◆ **TASK OBJECTIVE**
Reproduce every one of the records below word for word, changing nothing.

◆ **DATA TO USE**
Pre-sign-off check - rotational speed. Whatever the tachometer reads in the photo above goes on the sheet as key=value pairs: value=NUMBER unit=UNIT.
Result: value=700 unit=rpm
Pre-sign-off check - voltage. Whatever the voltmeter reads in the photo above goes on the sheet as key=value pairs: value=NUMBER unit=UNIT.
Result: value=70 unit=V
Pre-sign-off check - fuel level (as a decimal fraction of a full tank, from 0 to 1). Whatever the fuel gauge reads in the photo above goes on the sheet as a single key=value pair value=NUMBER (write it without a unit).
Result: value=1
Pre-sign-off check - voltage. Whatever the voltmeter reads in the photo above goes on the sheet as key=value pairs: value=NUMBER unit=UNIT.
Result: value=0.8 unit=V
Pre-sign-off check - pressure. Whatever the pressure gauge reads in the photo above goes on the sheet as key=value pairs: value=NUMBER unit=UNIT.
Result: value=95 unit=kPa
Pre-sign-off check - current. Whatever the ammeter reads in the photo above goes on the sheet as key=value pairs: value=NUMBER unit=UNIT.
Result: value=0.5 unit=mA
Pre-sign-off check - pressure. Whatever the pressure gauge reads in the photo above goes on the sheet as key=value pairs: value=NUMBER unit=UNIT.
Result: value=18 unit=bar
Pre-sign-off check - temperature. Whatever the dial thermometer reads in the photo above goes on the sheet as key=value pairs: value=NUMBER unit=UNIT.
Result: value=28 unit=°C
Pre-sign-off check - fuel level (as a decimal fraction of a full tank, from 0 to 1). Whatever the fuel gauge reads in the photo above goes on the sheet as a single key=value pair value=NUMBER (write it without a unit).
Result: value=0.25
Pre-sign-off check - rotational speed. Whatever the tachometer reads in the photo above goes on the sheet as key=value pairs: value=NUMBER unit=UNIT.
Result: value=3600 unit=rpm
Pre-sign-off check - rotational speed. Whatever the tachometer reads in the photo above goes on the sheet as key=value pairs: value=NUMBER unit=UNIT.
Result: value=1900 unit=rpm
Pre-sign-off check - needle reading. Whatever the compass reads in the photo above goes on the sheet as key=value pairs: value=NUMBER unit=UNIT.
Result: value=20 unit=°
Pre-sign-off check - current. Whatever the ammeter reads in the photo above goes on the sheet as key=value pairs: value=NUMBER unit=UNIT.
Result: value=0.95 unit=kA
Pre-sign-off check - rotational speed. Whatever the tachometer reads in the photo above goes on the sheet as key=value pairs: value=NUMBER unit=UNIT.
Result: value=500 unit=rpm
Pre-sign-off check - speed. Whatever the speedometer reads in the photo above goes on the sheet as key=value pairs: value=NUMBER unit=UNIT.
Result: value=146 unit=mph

◆ **SOLUTION**
Pre-sign-off check - rotational speed. Whatever the tachometer reads in the photo above goes on the sheet as key=value pairs: value=NUMBER unit=UNIT.
Result: value=700 unit=rpm
Pre-sign-off check - voltage. Whatever the voltmeter reads in the photo above goes on the sheet as key=value pairs: value=NUMBER unit=UNIT.
Result: value=70 unit=V
Pre-sign-off check - fuel level (as a decimal fraction of a full tank, from 0 to 1). Whatever the fuel gauge reads in the photo above goes on the sheet as a single key=value pair value=NUMBER (write it without a unit).
Result: value=1
Pre-sign-off check - voltage. Whatever the voltmeter reads in the photo above goes on the sheet as key=value pairs: value=NUMBER unit=UNIT.
Result: value=0.8 unit=V
Pre-sign-off check - pressure. Whatever the pressure gauge reads in the photo above goes on the sheet as key=value pairs: value=NUMBER unit=UNIT.
Result: value=95 unit=kPa
Pre-sign-off check - current. Whatever the ammeter reads in the photo above goes on the sheet as key=value pairs: value=NUMBER unit=UNIT.
Result: value=0.5 unit=mA
Pre-sign-off check - pressure. Whatever the pressure gauge reads in the photo above goes on the sheet as key=value pairs: value=NUMBER unit=UNIT.
Result: value=18 unit=bar
Pre-sign-off check - temperature. Whatever the dial thermometer reads in the photo above goes on the sheet as key=value pairs: value=NUMBER unit=UNIT.
Result: value=28 unit=°C
Pre-sign-off check - fuel level (as a decimal fraction of a full tank, from 0 to 1). Whatever the fuel gauge reads in the photo above goes on the sheet as a single key=value pair value=NUMBER (write it without a unit).
Result: value=0.25
Pre-sign-off check - rotational speed. Whatever the tachometer reads in the photo above goes on the sheet as key=value pairs: value=NUMBER unit=UNIT.
Result: value=3600 unit=rpm
Pre-sign-off check - rotational speed. Whatever the tachometer reads in the photo above goes on the sheet as key=value pairs: value=NUMBER unit=UNIT.
Result: value=1900 unit=rpm
Pre-sign-off check - needle reading. Whatever the compass reads in the photo above goes on the sheet as key=value pairs: value=NUMBER unit=UNIT.
Result: value=20 unit=°
Pre-sign-off check - current. Whatever the ammeter reads in the photo above goes on the sheet as key=value pairs: value=NUMBER unit=UNIT.
Result: value=0.95 unit=kA
Pre-sign-off check - rotational speed. Whatever the tachometer reads in the photo above goes on the sheet as key=value pairs: value=NUMBER unit=UNIT.
Result: value=500 unit=rpm
Pre-sign-off check - speed. Whatever the speedometer reads in the photo above goes on the sheet as key=value pairs: value=NUMBER unit=UNIT.
Result: value=146 unit=mph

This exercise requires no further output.